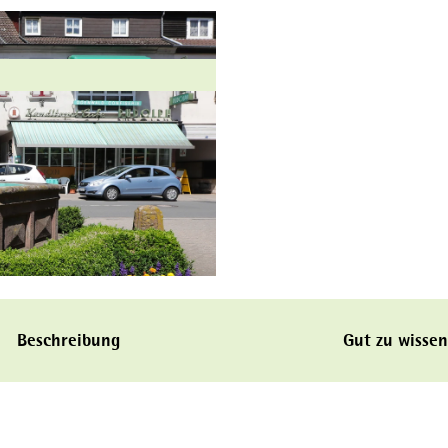
Beschreibung
Gut zu wissen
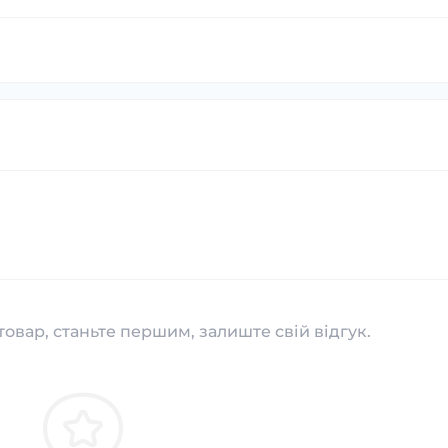
товар, станьте першим, залиште свій відгук.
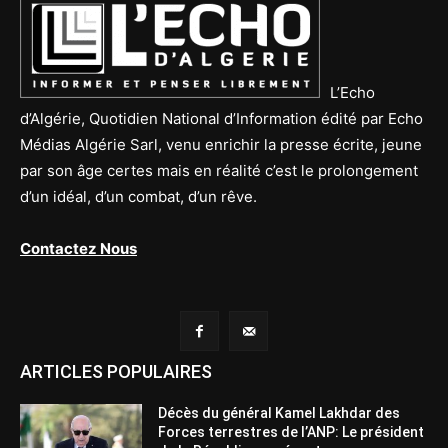
L’Echo
d’Algérie, Quotidien National d’Information édité par Echo
Médias Algérie Sarl, venu enrichir la presse écrite, jeune
par son âge certes mais en réalité c’est le prolongement
d’un idéal, d’un combat, d’un rêve.
Contactez Nous
ARTICLES POPULAIRES
Décès du général Kamel Lakhdar des
Forces terrestres de l’ANP: Le président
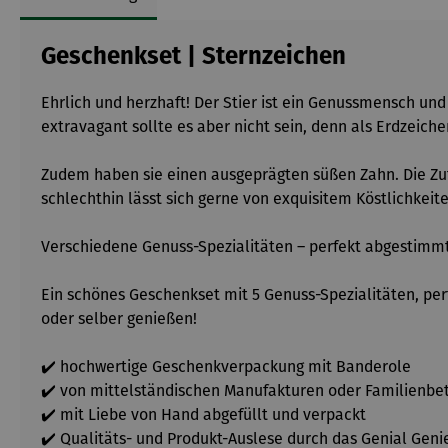
Geschenkset | Sternzeichen
Ehrlich und herzhaft! Der Stier ist ein Genussmensch und 
extravagant sollte es aber nicht sein, denn als Erdzeic
Zudem haben sie einen ausgeprägten süßen Zahn. Die Zut
schlechthin lässt sich gerne von exquisitem Köstlichkei
Verschiedene Genuss-Spezialitäten – perfekt abgestimmt 
Ein schönes Geschenkset mit 5 Genuss-Spezialitäten, pe
oder selber genießen!
✔️ hochwertige Geschenkverpackung mit Banderole
✔️ von mittelständischen Manufakturen oder Familienbe
✔️ mit Liebe von Hand abgefüllt und verpackt
✔️ Qualitäts- und Produkt-Auslese durch das Genial Gen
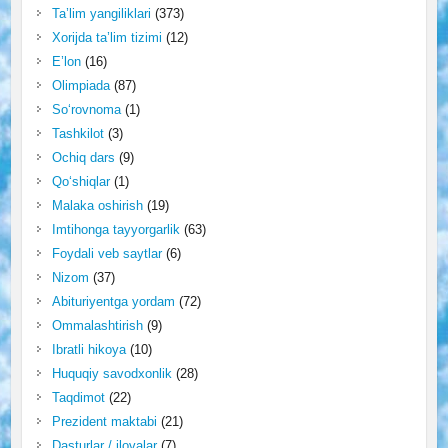
Ta’lim yangiliklari
(373)
Xorijda ta’lim tizimi
(12)
E’lon
(16)
Olimpiada
(87)
So‘rovnoma
(1)
Tashkilot
(3)
Ochiq dars
(9)
Qo‘shiqlar
(1)
Malaka oshirish
(19)
Imtihonga tayyorgarlik
(63)
Foydali veb saytlar
(6)
Nizom
(37)
Abituriyentga yordam
(72)
Ommalashtirish
(9)
Ibratli hikoya
(10)
Huquqiy savodxonlik
(28)
Taqdimot
(22)
Prezident maktabi
(21)
Dasturlar / ilovalar
(7)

■ **WHAT THE EXERCISE ASKS**
What is needed is an exact output of the records above, with every picture left out.

■ **REPLY TO THE TASK**
Beschreibung
Gut zu wissen
товар, станьте першим, залиште свій відгук.
L’Echo
d’Algérie, Quotidien National d’Information édité par Echo
Médias Algérie Sarl, venu enrichir la presse écrite, jeune
par son âge certes mais en réalité c’est le prolongement
d’un idéal, d’un combat, d’un rêve.
Contactez Nous
ARTICLES POPULAIRES
Décès du général Kamel Lakhdar des
Forces terrestres de l’ANP: Le président
Geschenkset | Sternzeichen
Ehrlich und herzhaft! Der Stier ist ein Genussmensch und 
extravagant sollte es aber nicht sein, denn als Erdzeic
Zudem haben sie einen ausgeprägten süßen Zahn. Die Zut
schlechthin lässt sich gerne von exquisitem Köstlichkei
Verschiedene Genuss-Spezialitäten – perfekt abgestimmt 
Ein schönes Geschenkset mit 5 Genuss-Spezialitäten, pe
oder selber genießen!
✔️ hochwertige Geschenkverpackung mit Banderole
✔️ von mittelständischen Manufakturen oder Familienbe
✔️ mit Liebe von Hand abgefüllt und verpackt
✔️ Qualitäts- und Produkt-Auslese durch das Genial Gen
Ta’lim yangiliklari
(373)
Xorijda ta’lim tizimi
(12)
E’lon
(16)
Olimpiada
(87)
So‘rovnoma
(1)
Tashkilot
(3)
Ochiq dars
(9)
Qo‘shiqlar
(1)
Malaka oshirish
(19)
Imtihonga tayyorgarlik
(63)
Foydali veb saytlar
(6)
Nizom
(37)
Abituriyentga yordam
(72)
Ommalashtirish
(9)
Ibratli hikoya
(10)
Huquqiy savodxonlik
(28)
Taqdimot
(22)
Prezident maktabi
(21)
Dasturlar / ilovalar
(7)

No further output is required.